● Exercise material:
▼

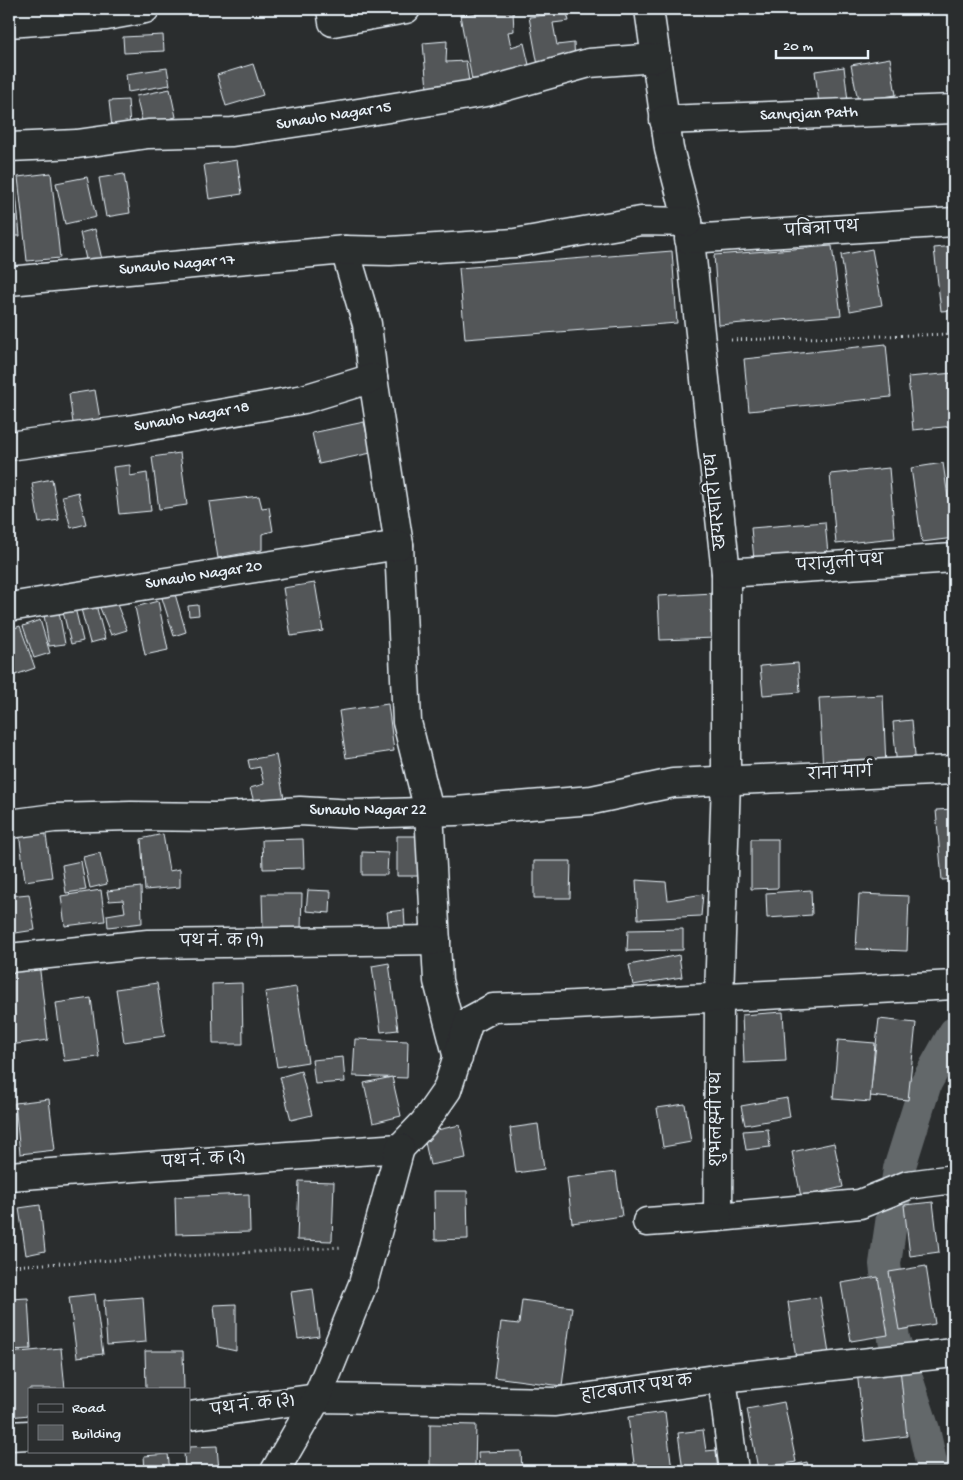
<svg xmlns="http://www.w3.org/2000/svg" width="963" height="1480" viewBox="0 0 963 1480" font-family="'Gochi Hand','Playpen Sans Deva',sans-serif">
	<rect width="100%" height="100%" fill="#2a2d2e"/>
	<filter id="ink" filterUnits="userSpaceOnUse"><feTurbulence type="fractalNoise" baseFrequency=".02" numOctaves="2"/><feDisplacementMap in="SourceGraphic" scale="10" xChannelSelector="R" yChannelSelector="G"/><feConvolveMatrix kernelMatrix="1 2 1 2 8 2 1 2 1" color-interpolation-filters="sRGB"/></filter>
	<g filter="url(#ink)">
		<g fill="none" stroke-linecap="round" stroke-linejoin="round">
			<polyline stroke="#63686b" stroke-width="32" points="933,1471 924,1430 894,1339 885,1264 899,1169 926,1083 954,1033"/>
		</g>
		<g fill="#535759" stroke="#e8f1f8">
			<polygon points="544,9 566,9 569,21 553,23 557,45 574,43 575,65 539,71 529,17 547,15"/>
			<polygon points="513,11 514,31 508,32 511,47 524,43 530,69 472,80 460,15"/>
			<polygon points="163,35 164,51 124,53 123,37"/>
			<polygon points="447,41 446,62 466,61 469,82 427,89 423,43"/>
			<polygon points="890,58 896,95 858,101 851,65"/>
			<polygon points="253,64 263,95 226,106 217,75"/>
			<polygon points="844,67 848,101 819,104 815,71"/>
			<polygon points="167,68 170,85 128,92 126,74"/>
			<polygon points="170,89 176,117 143,125 136,96"/>
			<polygon points="128,100 130,127 112,128 109,101"/>
			<polygon points="237,160 242,194 209,199 204,165"/>
			<polygon points="51,173 60,258 27,261 18,177"/>
			<polygon points="124,174 130,213 106,217 99,178"/>
			<polygon points="87,177 96,217 65,224 56,183"/>
			<polygon points="15,180 20,236 9,236 9,181"/>
			<polygon points="95,229 103,264 88,268 80,233"/>
			<polygon points="832,246 841,315 719,325 714,255"/>
			<polygon points="954,246 954,310 941,311 934,248"/>
			<polygon points="872,249 882,305 850,311 841,255"/>
			<polygon points="672,251 677,323 465,339 459,268"/>
			<polygon points="886,344 891,397 749,411 744,359"/>
			<polygon points="954,373 954,426 913,430 908,377"/>
			<polygon points="95,390 100,419 73,423 69,394"/>
			<polygon points="364,422 371,453 319,464 312,433"/>
			<polygon points="180,453 187,505 159,509 152,457"/>
			<polygon points="943,463 954,538 922,542 911,468"/>
			<polygon points="130,465 130,476 147,473 151,511 119,514 113,467"/>
			<polygon points="889,468 895,538 836,544 830,474"/>
			<polygon points="52,479 59,520 39,523 32,483"/>
			<polygon points="78,492 86,524 71,528 62,496"/>
			<polygon points="259,496 262,508 269,507 273,531 262,534 262,550 218,558 209,502"/>
			<polygon points="825,522 828,554 754,560 751,528"/>
			<polygon points="315,583 323,631 291,636 283,588"/>
			<polygon points="714,593 716,638 660,640 658,596"/>
			<polygon points="175,594 186,632 174,636 162,598"/>
			<polygon points="114,597 127,630 111,635 98,603"/>
			<polygon points="158,601 168,650 145,655 135,607"/>
			<polygon points="96,605 105,639 90,643 81,609"/>
			<polygon points="198,605 199,615 189,616 188,606"/>
			<polygon points="75,608 83,641 71,644 63,612"/>
			<polygon points="59,612 65,644 49,646 44,615"/>
			<polygon points="40,620 50,653 34,658 23,626"/>
			<polygon points="20,626 35,668 15,675 9,656 9,630"/>
			<polygon points="798,663 800,692 763,695 760,666"/>
			<polygon points="883,695 886,767 823,770 819,698"/>
			<polygon points="388,704 394,751 346,758 339,711"/>
			<polygon points="912,720 916,767 897,768 893,722"/>
			<polygon points="276,755 285,804 256,809 250,788 264,784 260,767 250,769 248,760"/>
			<polygon points="954,809 954,879 942,880 936,810"/>
			<polygon points="45,828 52,877 25,881 19,832"/>
			<polygon points="163,834 169,871 180,869 180,887 145,890 141,839"/>
			<polygon points="397,836 425,836 424,876 397,876"/>
			<polygon points="303,839 304,868 263,869 262,840"/>
			<polygon points="751,839 778,839 778,888 751,889"/>
			<polygon points="362,852 388,853 387,875 362,875"/>
			<polygon points="100,853 107,884 90,888 83,857"/>
			<polygon points="81,861 86,890 66,893 62,865"/>
			<polygon points="534,861 571,861 570,898 534,898"/>
			<polygon points="636,880 666,882 668,900 703,894 701,916 638,919"/>
			<polygon points="141,887 142,923 108,927 107,915 125,912 123,900 109,901 107,891"/>
			<polygon points="101,890 105,921 65,926 61,896"/>
			<polygon points="308,890 331,891 330,913 306,911"/>
			<polygon points="811,890 812,915 767,918 766,893"/>
			<polygon points="29,894 35,930 9,934 9,896"/>
			<polygon points="262,894 302,894 301,929 263,928"/>
			<polygon points="859,894 909,896 907,951 856,949"/>
			<polygon points="404,910 405,926 389,927 387,912"/>
			<polygon points="683,929 683,950 627,951 628,930"/>
			<polygon points="679,955 682,977 633,985 629,965"/>
			<polygon points="39,963 48,1040 9,1045 9,967"/>
			<polygon points="389,963 398,1030 381,1032 372,966"/>
			<polygon points="157,983 165,1036 124,1042 116,989"/>
			<polygon points="242,983 243,1044 213,1044 212,984"/>
			<polygon points="296,987 308,1062 277,1067 265,992"/>
			<polygon points="91,998 99,1057 64,1061 56,1003"/>
			<polygon points="783,1012 786,1061 744,1063 742,1015"/>
			<polygon points="879,1019 916,1023 908,1100 870,1096"/>
			<polygon points="355,1039 408,1041 407,1078 353,1076"/>
			<polygon points="838,1040 875,1043 870,1102 833,1099"/>
			<polygon points="343,1057 345,1082 315,1084 312,1060"/>
			<polygon points="301,1071 312,1115 291,1120 280,1077"/>
			<polygon points="392,1077 401,1116 373,1123 364,1083"/>
			<polygon points="787,1098 790,1117 745,1125 741,1106"/>
			<polygon points="49,1099 55,1150 20,1154 15,1103"/>
			<polygon points="685,1104 691,1142 663,1147 657,1108"/>
			<polygon points="538,1124 544,1169 516,1173 510,1128"/>
			<polygon points="460,1125 466,1158 430,1165 423,1133"/>
			<polygon points="768,1129 770,1147 746,1150 743,1131"/>
			<polygon points="834,1143 843,1187 801,1197 792,1152"/>
			<polygon points="616,1172 622,1216 572,1223 567,1178"/>
			<polygon points="299,1181 334,1182 332,1241 297,1240"/>
			<polygon points="434,1191 467,1191 468,1239 435,1240"/>
			<polygon points="249,1194 250,1232 176,1234 175,1197"/>
			<polygon points="954,1198 954,1237 947,1200"/>
			<polygon points="933,1202 939,1252 910,1256 904,1205"/>
			<polygon points="40,1205 45,1251 26,1255 19,1208"/>
			<polygon points="926,1266 935,1324 899,1330 889,1272"/>
			<polygon points="878,1277 888,1335 851,1341 841,1283"/>
			<polygon points="313,1289 319,1336 298,1339 291,1292"/>
			<polygon points="95,1294 103,1354 77,1357 69,1297"/>
			<polygon points="143,1297 146,1342 107,1345 104,1300"/>
			<polygon points="820,1297 829,1354 796,1359 788,1302"/>
			<polygon points="28,1298 31,1349 9,1350 9,1299"/>
			<polygon points="522,1300 572,1307 562,1386 494,1377 501,1322 519,1324"/>
			<polygon points="236,1304 236,1351 218,1347 214,1305"/>
			<polygon points="61,1348 65,1389 29,1389 29,1415 9,1417 9,1353"/>
			<polygon points="145,1351 183,1351 184,1389 146,1389"/>
			<polygon points="900,1368 907,1436 865,1441 857,1372"/>
			<polygon points="784,1402 796,1462 758,1469 747,1409"/>
			<polygon points="665,1412 672,1470 635,1471 628,1417"/>
			<polygon points="430,1424 476,1425 475,1467 430,1465"/>
			<polygon points="703,1430 706,1451 716,1450 718,1471 683,1471 678,1433"/>
			<polygon points="217,1446 219,1471 185,1471 184,1451 189,1451 189,1447"/>
			<polygon points="521,1451 522,1471 479,1471 478,1452"/>
			<polygon points="168,1454 170,1471 145,1471 144,1456"/>
			<polygon points="807,1462 809,1471 766,1471"/>
		</g>
		<g fill="none" stroke-linecap="round" stroke-linejoin="round">
			<defs>
				<g id="street">
					<polyline points="331,9 333,22 406,9"/>
					<polyline points="649,9 669,149 688,222 726,573 726,780 719,997 718,1217 860,1204 908,1185 954,1179"/>
					<polyline points="9,23 106,16 145,9"/>
					<polyline points="664,120 954,109"/>
					<polyline points="9,147 77,144 148,134 232,132 346,115 486,92 589,63 656,58"/>
					<polyline points="689,239 954,222"/>
					<polyline points="345,250 367,324 373,378 399,545 407,722 429,811 438,981 458,1058"/>
					<polyline points="9,281 345,250 390,251 515,243 641,221 688,222"/>
					<polyline points="9,446 128,430 304,399 373,378"/>
					<polyline points="726,573 954,558"/>
					<polyline points="9,607 399,545"/>
					<polyline points="9,824 54,818 131,816 216,817 300,811 354,814 456,811 592,800 673,783 954,770"/>
					<polyline points="9,958 148,944 436,940"/>
					<polyline points="400,1148 424,1123 447,1090 469,1021 493,1008 556,1006 954,985"/>
					<polyline points="9,1176 400,1148"/>
					<polyline points="647,1222 718,1217"/>
					<polyline points="722,1378 734,1471"/>
					<polyline points="189,1416 317,1398 555,1402 722,1378 954,1353"/>
					<polyline points="9,1436 29,1435"/>
					<polyline points="275,1471 317,1398 363,1284 400,1148"/>
				</g>
			</defs>
			<use href="#street" stroke="#e8f1f8" stroke-width="31"/>
			<g stroke="#e8f1f8" stroke-width="3" stroke-dasharray="1 4" stroke-linecap="butt">
				<polyline points="731,340 954,334"/>
				<polyline points="9,1266 343,1247"/>
			</g>
			<use href="#street" stroke="#2a2d2e" stroke-width="28"/>
		</g>
	</g>
	<g text-anchor="middle" dominant-baseline="central" stroke-width="5" stroke-linejoin="round" paint-order="stroke">
		<g font-size="16" fill="#e8f1f8" stroke="#2a2d2e">
			<text transform="translate(809 115) rotate(-2)">Sanyojan Path</text>
			<text transform="translate(334 117) rotate(-9)">Sunaulo Nagar 15</text>
			<text transform="translate(822 231) rotate(-4)">पबित्रा पथ</text>
			<text transform="translate(177 266) rotate(-5)">Sunaulo Nagar 17</text>
			<text transform="translate(192 418) rotate(-10)">Sunaulo Nagar 18</text>
			<text transform="translate(718 501) rotate(-96)">खयरघारी पथ</text>
			<text transform="translate(840 565) rotate(-4)">पराजुली पथ</text>
			<text transform="translate(204 576) rotate(-9)">Sunaulo Nagar 20</text>
			<text transform="translate(840 775) rotate(-3)">राना मार्ग</text>
			<text x="368" y="811">Sunaulo Nagar 22</text>
			<text transform="translate(222 943) rotate(-1)">पथ नं. क (१)</text>
			<text transform="translate(718 1119) rotate(-90)">शुभलक्ष्मी पथ</text>
			<text transform="translate(204 1162) rotate(-4)">पथ नं. क (२)</text>
			<text transform="translate(637 1390) rotate(-8)">हाटबजार पथ क</text>
			<text transform="translate(253 1407) rotate(-8)">पथ नं. क (३)</text>
		</g>
	</g>
	<rect width="963" height="1480" fill="none" stroke="#2a2d2e" stroke-width="30"/>
	<rect x="15" y="15" width="933" height="1450" fill="none" stroke="#e8f1f8" stroke-width="2" filter="url(#ink)"/>
	<rect x="28" y="1388" width="162" height="65" fill="#2a2d2e" stroke="#767b7f"/>
	<rect x="38" y="1404" width="25" height="8" fill="#2a2d2e" stroke="#767b7f"/>
	<text x="72" y="1412" font-size="15" fill="#e8f1f8">Road</text>
	<rect x="38" y="1425" width="25" height="15" fill="#535759" stroke="#767b7f"/>
	<text x="72" y="1438" font-size="15" fill="#e8f1f8">Building</text>
	<path d="M776 50v8h92v-8" fill="none" stroke="#e8f1f8" stroke-width="2.5"/>
	<text x="783" y="50" font-size="15" fill="#e8f1f8" stroke="#2a2d2e" stroke-width="4" paint-order="stroke">20 m</text>
</svg>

▲

● Exercise requirements:
Could you filter the material above and copy each line that holds the word "Nagar"?

● Written answer:
			<text transform="translate(334 117) rotate(-9)">Sunaulo Nagar 15</text>
			<text transform="translate(177 266) rotate(-5)">Sunaulo Nagar 17</text>
			<text transform="translate(192 418) rotate(-10)">Sunaulo Nagar 18</text>
			<text transform="translate(204 576) rotate(-9)">Sunaulo Nagar 20</text>
			<text x="368" y="811">Sunaulo Nagar 22</text>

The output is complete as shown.